The second-hand smartphone market in India is likely to generate revenue of more than $2.3 billion, at an average of Rs 6,900 per device, with 25 million devices being traded in 2021, a new report showed on Friday.
This is an increase of 14 percent from 2019 and is expected to rise to 51 million traded second-hand smartphones generating $4.6 billion in revenue by 2025, according to the report by the India Cellular & Electronics Association (ICEA) in collaboration with the leading market research firm IDC.
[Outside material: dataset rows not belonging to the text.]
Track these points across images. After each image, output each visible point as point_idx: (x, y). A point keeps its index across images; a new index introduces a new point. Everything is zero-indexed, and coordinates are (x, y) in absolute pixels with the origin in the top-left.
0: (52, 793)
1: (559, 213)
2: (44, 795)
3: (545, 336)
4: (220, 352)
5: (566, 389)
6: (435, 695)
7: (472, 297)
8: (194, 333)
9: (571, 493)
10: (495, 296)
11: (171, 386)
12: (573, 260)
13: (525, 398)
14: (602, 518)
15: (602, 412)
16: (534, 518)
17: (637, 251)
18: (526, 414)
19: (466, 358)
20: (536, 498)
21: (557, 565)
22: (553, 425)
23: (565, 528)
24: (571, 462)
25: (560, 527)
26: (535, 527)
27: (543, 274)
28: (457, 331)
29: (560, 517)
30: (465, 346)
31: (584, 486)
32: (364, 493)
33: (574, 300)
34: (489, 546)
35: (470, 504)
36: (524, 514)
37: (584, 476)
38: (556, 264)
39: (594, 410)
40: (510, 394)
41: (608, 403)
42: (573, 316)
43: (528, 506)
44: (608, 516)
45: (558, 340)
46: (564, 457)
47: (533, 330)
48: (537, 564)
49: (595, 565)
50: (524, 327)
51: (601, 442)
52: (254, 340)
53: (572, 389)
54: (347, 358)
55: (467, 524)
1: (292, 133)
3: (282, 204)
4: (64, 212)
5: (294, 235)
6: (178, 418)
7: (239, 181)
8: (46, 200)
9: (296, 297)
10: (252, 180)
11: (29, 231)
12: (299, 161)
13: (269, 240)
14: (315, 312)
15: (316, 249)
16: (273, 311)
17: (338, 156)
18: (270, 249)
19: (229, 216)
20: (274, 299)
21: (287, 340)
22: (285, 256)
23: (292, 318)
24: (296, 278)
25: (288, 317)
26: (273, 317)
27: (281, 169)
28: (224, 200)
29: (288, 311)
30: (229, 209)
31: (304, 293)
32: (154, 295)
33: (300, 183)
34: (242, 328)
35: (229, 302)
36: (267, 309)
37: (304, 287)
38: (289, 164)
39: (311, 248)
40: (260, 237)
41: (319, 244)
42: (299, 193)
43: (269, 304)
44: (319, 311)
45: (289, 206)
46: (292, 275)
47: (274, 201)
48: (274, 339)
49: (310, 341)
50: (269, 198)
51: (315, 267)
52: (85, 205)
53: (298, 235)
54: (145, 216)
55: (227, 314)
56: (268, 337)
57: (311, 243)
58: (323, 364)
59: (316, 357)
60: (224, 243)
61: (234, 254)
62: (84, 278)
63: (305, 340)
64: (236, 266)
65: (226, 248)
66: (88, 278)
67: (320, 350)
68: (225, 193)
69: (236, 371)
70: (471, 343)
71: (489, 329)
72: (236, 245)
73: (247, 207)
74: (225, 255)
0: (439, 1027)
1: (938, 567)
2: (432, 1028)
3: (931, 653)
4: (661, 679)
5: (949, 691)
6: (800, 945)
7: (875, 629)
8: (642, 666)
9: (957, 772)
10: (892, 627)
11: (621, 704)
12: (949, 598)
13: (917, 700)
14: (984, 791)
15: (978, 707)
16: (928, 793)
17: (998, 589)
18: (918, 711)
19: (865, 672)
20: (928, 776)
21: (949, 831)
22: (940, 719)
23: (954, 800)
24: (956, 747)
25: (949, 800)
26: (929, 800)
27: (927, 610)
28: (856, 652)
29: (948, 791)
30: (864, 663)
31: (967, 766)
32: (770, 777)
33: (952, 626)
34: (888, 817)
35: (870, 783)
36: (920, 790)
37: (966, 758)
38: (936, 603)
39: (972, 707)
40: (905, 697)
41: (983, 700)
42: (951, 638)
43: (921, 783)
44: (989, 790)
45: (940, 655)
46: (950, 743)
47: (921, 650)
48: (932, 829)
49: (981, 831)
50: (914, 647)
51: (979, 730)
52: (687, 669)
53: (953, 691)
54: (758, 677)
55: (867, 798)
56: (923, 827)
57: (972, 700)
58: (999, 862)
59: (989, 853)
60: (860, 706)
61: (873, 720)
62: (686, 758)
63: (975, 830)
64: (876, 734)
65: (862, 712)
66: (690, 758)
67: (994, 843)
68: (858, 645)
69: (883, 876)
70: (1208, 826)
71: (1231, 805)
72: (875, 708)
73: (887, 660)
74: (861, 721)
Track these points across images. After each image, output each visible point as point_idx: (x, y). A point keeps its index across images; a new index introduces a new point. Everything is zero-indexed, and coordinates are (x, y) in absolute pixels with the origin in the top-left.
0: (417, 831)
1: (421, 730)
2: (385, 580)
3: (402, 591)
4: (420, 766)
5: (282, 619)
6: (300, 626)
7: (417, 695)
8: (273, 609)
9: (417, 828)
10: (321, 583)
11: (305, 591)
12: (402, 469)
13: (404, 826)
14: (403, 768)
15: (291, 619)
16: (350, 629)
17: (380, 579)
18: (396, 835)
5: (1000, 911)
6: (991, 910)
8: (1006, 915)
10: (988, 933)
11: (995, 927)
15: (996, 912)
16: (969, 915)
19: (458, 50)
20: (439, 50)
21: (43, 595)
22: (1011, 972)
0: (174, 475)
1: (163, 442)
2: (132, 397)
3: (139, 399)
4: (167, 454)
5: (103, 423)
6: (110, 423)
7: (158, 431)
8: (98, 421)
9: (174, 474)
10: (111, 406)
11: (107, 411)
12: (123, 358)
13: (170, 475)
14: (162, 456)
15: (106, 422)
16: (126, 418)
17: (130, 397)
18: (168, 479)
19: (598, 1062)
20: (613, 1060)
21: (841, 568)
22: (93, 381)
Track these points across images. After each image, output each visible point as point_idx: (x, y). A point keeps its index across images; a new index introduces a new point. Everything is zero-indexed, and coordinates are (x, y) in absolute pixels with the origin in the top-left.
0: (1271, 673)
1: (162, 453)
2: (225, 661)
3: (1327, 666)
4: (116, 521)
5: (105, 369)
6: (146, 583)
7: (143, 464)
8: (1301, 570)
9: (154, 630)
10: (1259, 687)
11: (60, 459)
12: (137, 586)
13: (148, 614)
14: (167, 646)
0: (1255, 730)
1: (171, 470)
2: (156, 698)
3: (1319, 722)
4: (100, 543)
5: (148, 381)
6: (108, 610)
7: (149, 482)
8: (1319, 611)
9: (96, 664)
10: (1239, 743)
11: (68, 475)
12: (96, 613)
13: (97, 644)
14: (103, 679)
The second-hand smartphone market in India has evolved over the last couple of years, and multiple large and small players have made their way into the market
“India should be the global hub of remanufacturing and recommerce by leveraging its delta of labour cost. Re-commerce’s profound growth will effectively reduce the digital divide by enabling migration from feature phones to smartphones,” said Pankaj Mohindroo, Chairman, ICEA.
IDC estimated that 90 million used smartphones were to enter the second-hand market in 2021, in addition to another 60 million that are eligible for trade from previous years.
Nearly 25 million units of these smartphones will be traded in the second-hand market in 2021.
According to the report, more than 95 percent of all the secondhand phones are sold “As-it is” and the remaining 5 percent go through some kind of repair or refurbishment.
Among the consumer electronics devices, smartphones are the largest volume driver (90 percent) in the secondhand market currently, and others such as laptops, smartwatches, gaming consoles, and cameras are picking up gradually
Nearly 78 percent of the users buying a second-hand smartphone have a monthly income of less than Rs 30,000, and 18 percent have a monthly income of Rs 30,000-Rs 50,000.
“There is a massive opportunity in this untapped segment to not only reduce the digital divide by making smartphones more affordable and accessible but also to lower the negative environmental impact caused by electronics waste,” said Kiranjeet Kaur, senior research manager with IDC’s Asia/Pacific Client Devices Group.